READING TEXT
= = = = = = =

Ok with the kernel of 2.6.33.2 it should be safe to turn on the delay allocation right?



koitsu
Premium,MVM
join:2002-07-16
Mountain View, CA
kudos:23

First paragraph and 2nd-to-last: »en.wikipedia.org/wiki/Ext4#Delay···ata_loss


--
Making life hard for others since 1977.
I speak for myself and not my employer/affiliates of my employer.


Extide

join:2000-06-11
84129

2 edits
reply to koitsu

said by koitsu:

Guesses for the performance hit:

* Use of 6 disks in a single ZFS vdev that makes up the entire raidz2 pool. I forget the rule of thumb here but I believe multiple vdevs of 2-disk mirrors (thus "multiples mirrors which are striped") would perform better; raidzX doesn't perform that great, and added parity (raidz2 and raidz3) results in an even bigger performance hit

* With ZFS (and I imagine any RAID or RAID-like implementation, for that matter!) the speed of the I/O transaction is often limited to the speed of the slowest disk. I.e. if you have a single disk that is performing like crap (much worse than the others), it's going to influence I/O on the entire pool. This has been proven time and time again on the FreeBSD lists, where a person has one disk that's performing like total crap (excessive ECC being done by the drive, etc.) and their I/O rates are abysmal. "zpool iostat -v 1" can help track this down, or "gstat -I500ms" on FreeBSD (I'd love to know what Linux has that's like gstat).

= = = = = = =

EXERCISE 1
Translate this sentence from the forum thread on ext4 and ZFS into Spanish: "With ZFS (and I imagine any RAID or RAID-like implementation, for that matter!) the speed of the I/O transaction is often limited to the speed of the slowest disk."
EXERCISE 2
Supply what comes next in the forum thread on ext4 and ZFS, starting right after its final sentence.
The records below the text come from a different source.

= = = = = = =

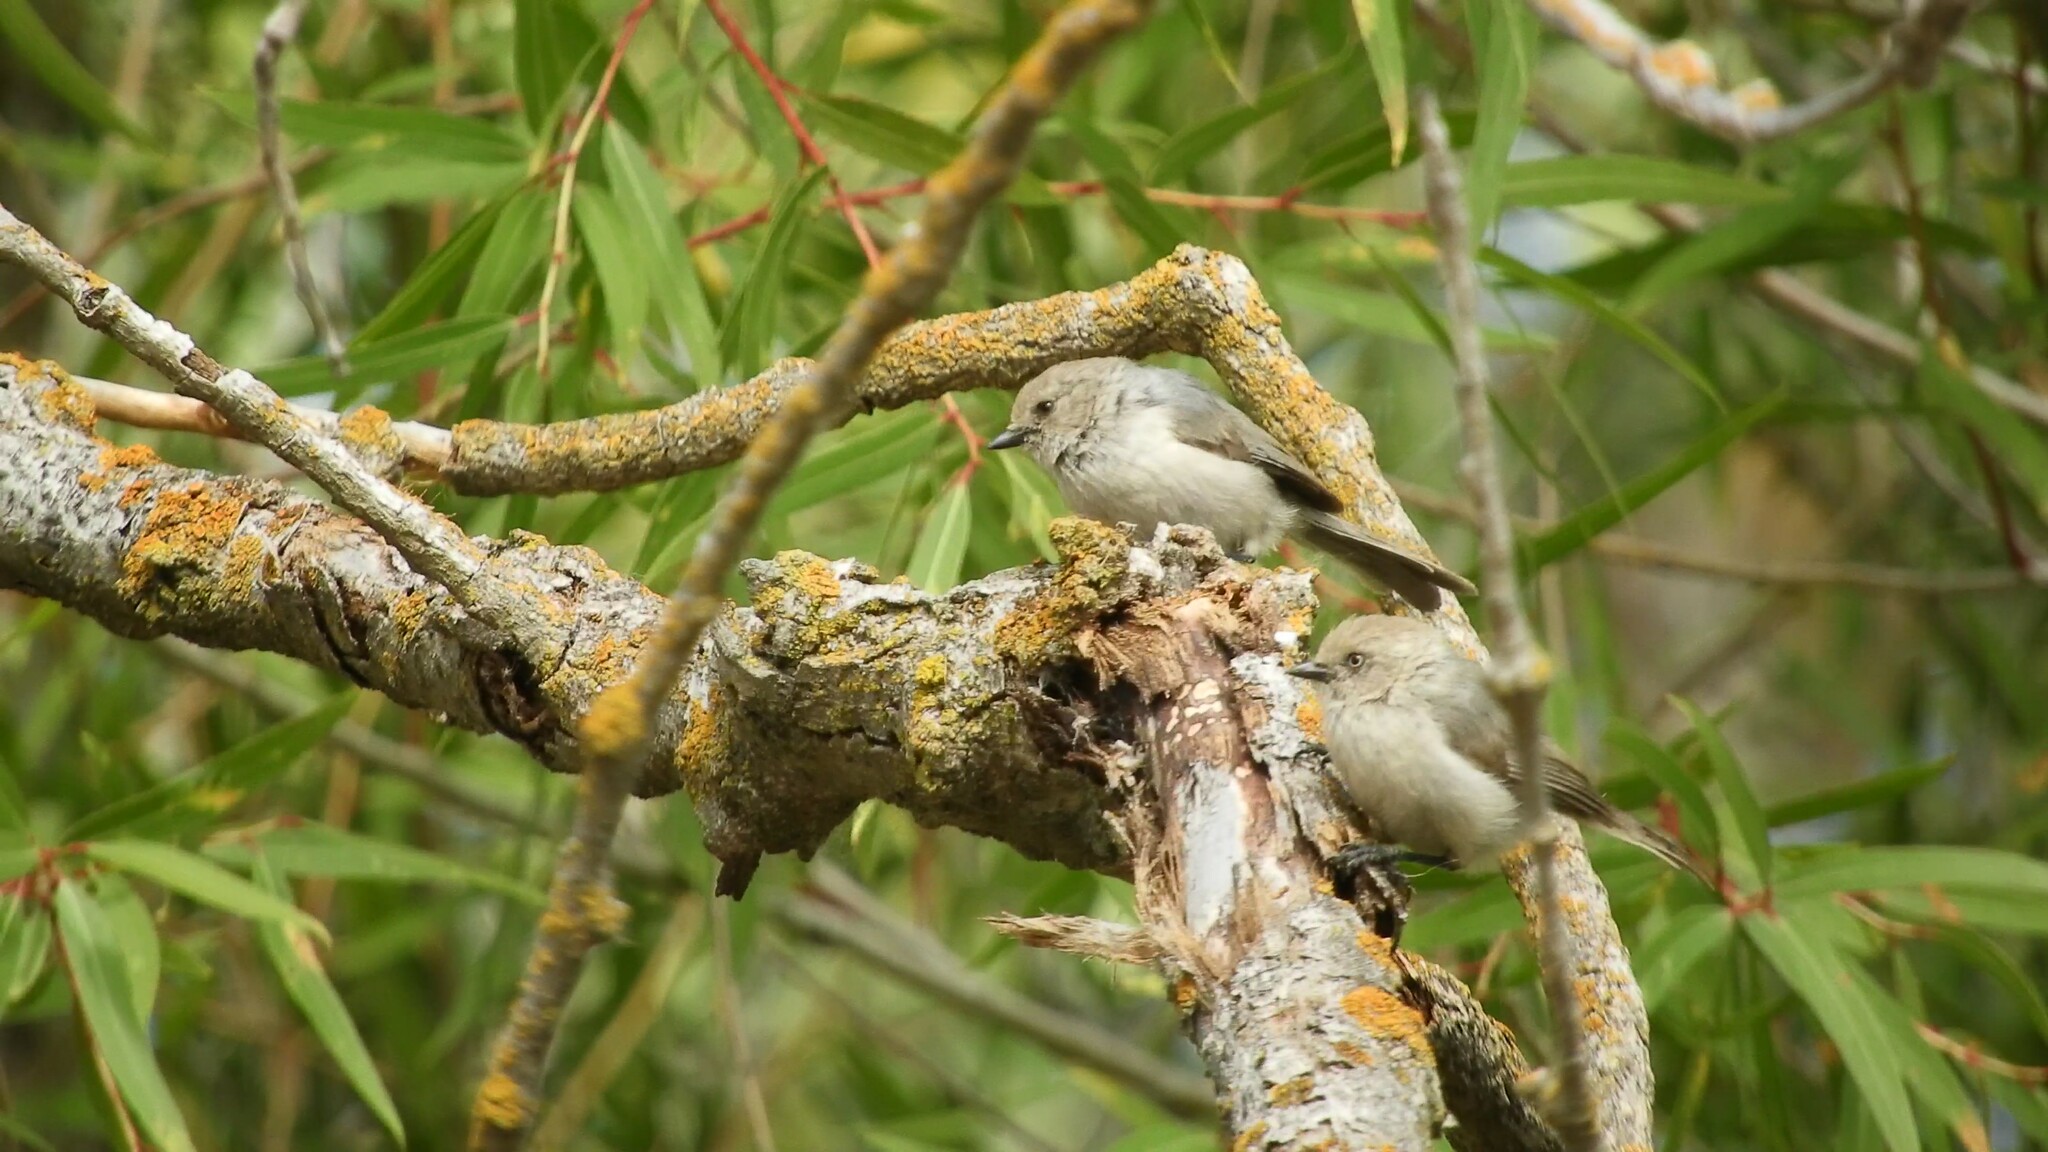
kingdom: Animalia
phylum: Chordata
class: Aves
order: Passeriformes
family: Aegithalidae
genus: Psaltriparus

= = = = = = =

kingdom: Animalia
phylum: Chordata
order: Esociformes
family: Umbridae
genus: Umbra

= = = = = = =

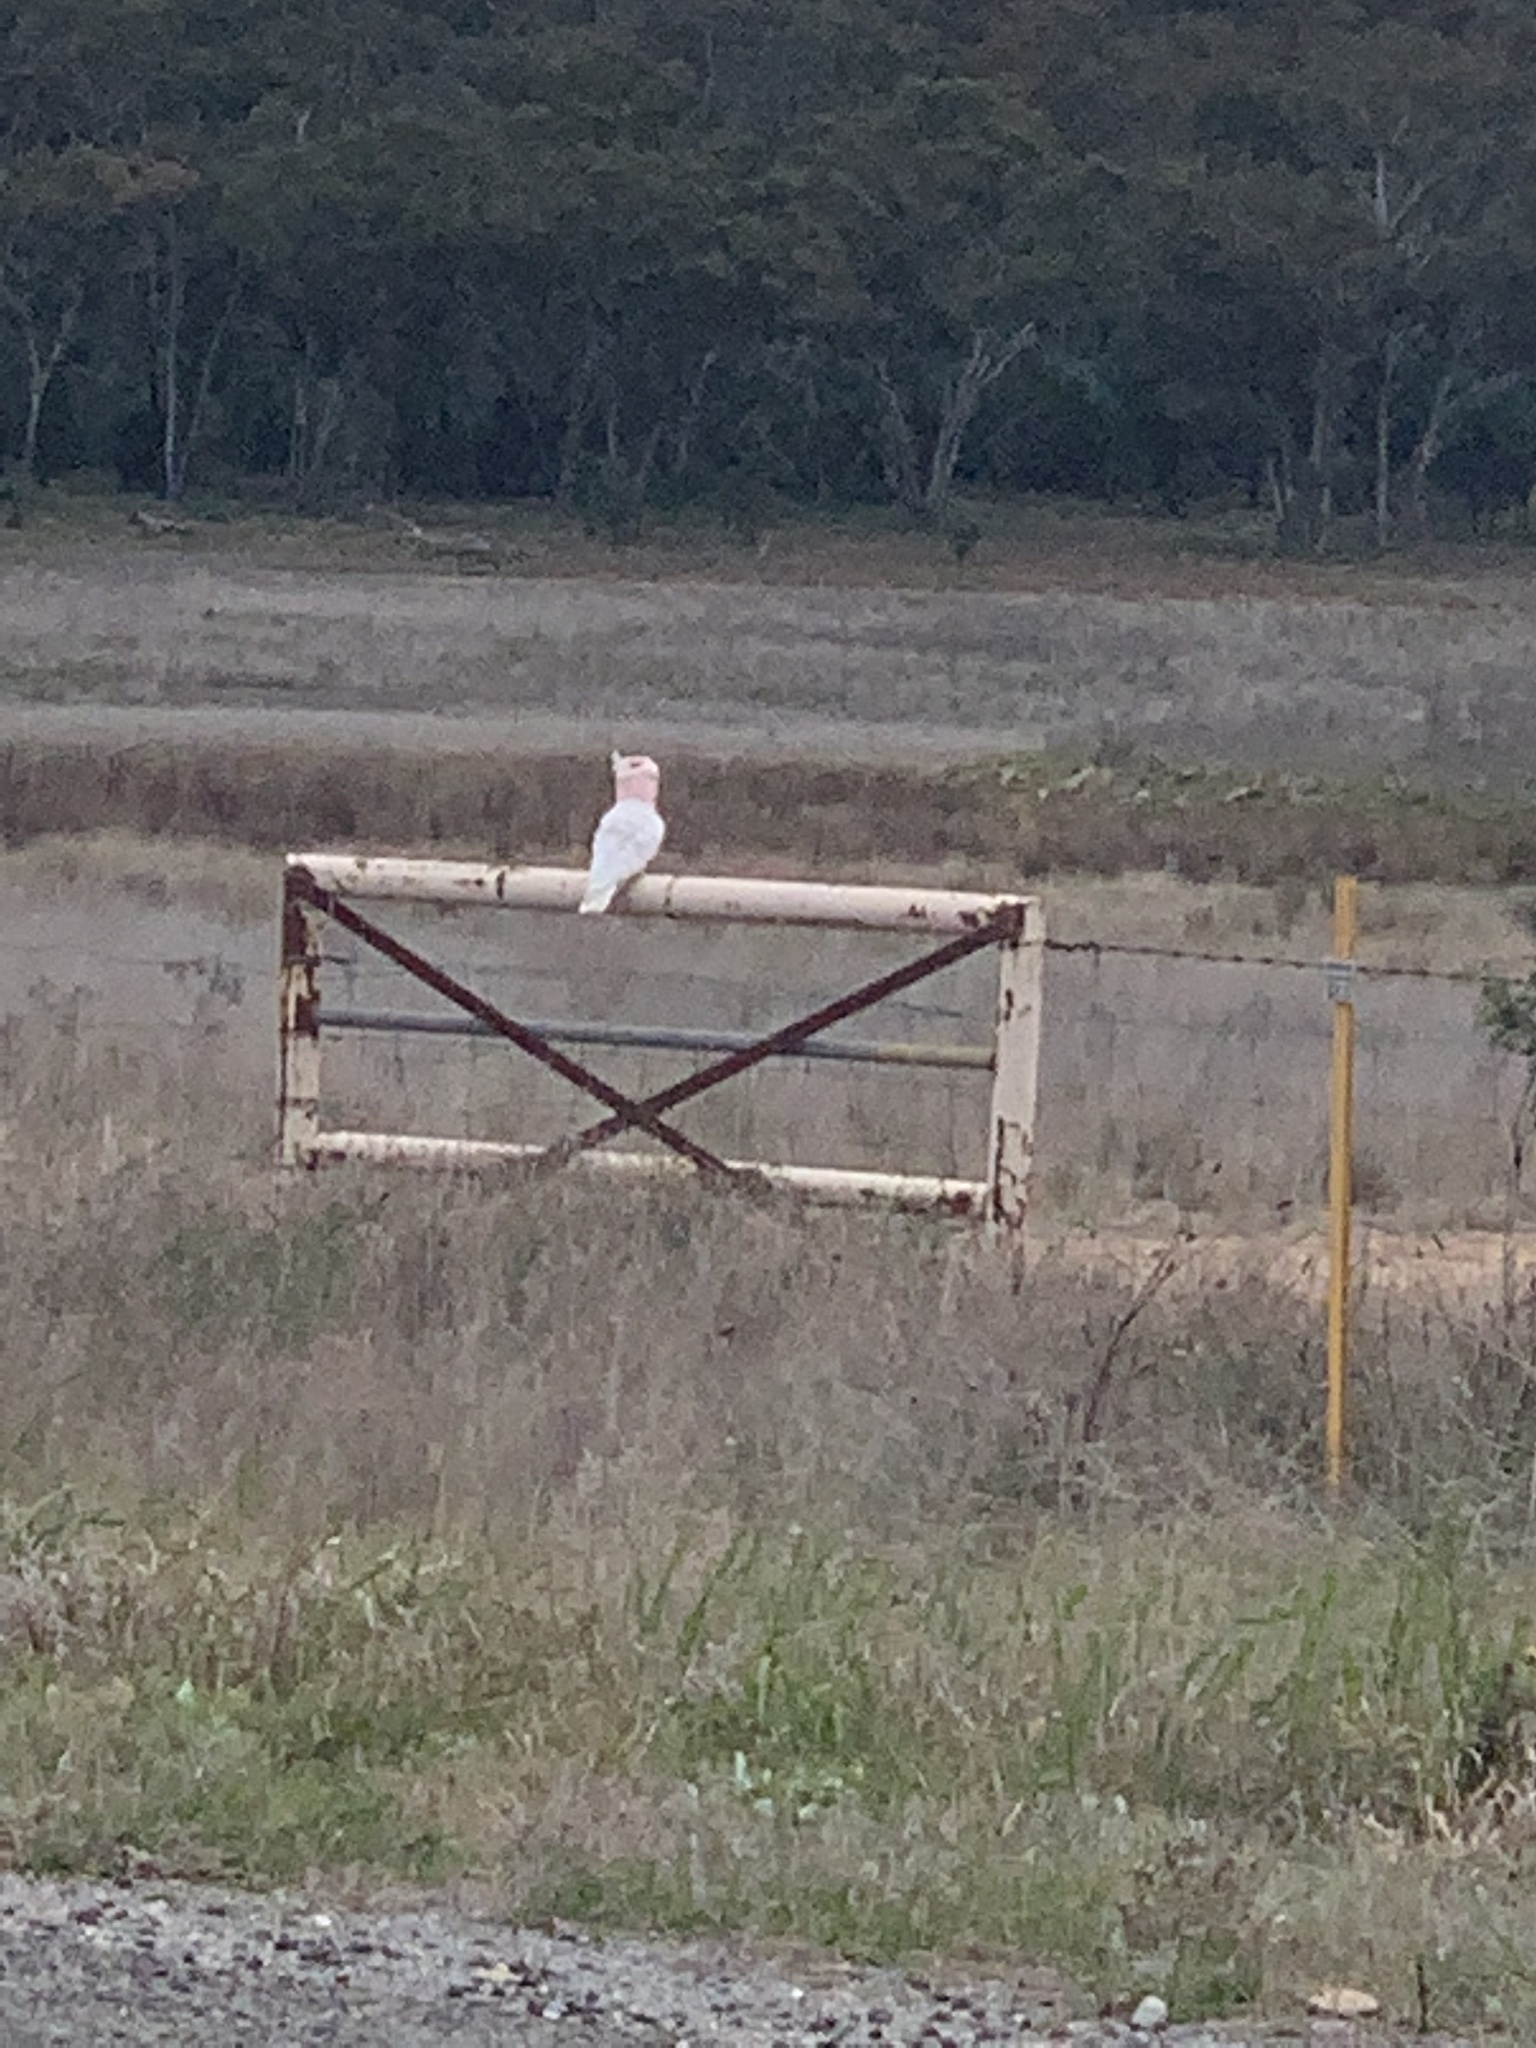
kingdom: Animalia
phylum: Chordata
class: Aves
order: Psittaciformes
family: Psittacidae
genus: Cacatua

= = = = = = =

RESULT 1
Con ZFS (¡e imagino que con cualquier implementación RAID o similar a RAID, ya puestos!), la velocidad de la transacción de E/S suele estar limitada por la velocidad del disco más lento.

RESULT 2
* Use of ZFSonLinux -- is this the fuse implementation or the kernel implementation? If the former then that explains it; if the latter then possibly all the internal/kernel-level I/O isn't optimised for speed? I'm grasping at straws on this one (if kernel-level)

* The extremely large number of abstraction layers between client I/O layer and physical disk layer. Take a look: Windows client I/O -> NTFS filesystem -> iSCSI client -> Ethernet -> iSCSI server -> ZFS on Linux -> physical disk. As an *IX admin who heavily applies the KISS principle in every way/shape/form -- yuck!

We can safely rule out improper alignment due to 4096-byte sectors because the 5K3000 2TB model drives use 512-byte sectors.

P.S. -- Extide See Profile, seek times are extremely low not because of "caching" but because of use of iSCSI. Seek times can't be measured reliably this way given the use of Ethernet (see sk1939 See Profile's iSCSI results too -- same thing); you have to look at seek times on the actual machine that has the physical disks. So yes, you can safely ignore the seek times in the benchmark, but it's not due to "caching".

-6 disks in RaidZ2 works well (you want n^2 data disks, so 1,2,4,... and I have 4)

-The disks are all identical, and all the same age

-This is the kernel modules implementation

-The reason I bothered with the iSCSI business at all instead of just using samba is because samba just sucks and is too slow. Using iSCSI and a windows box I get significantly better performance over SMB than samba alone.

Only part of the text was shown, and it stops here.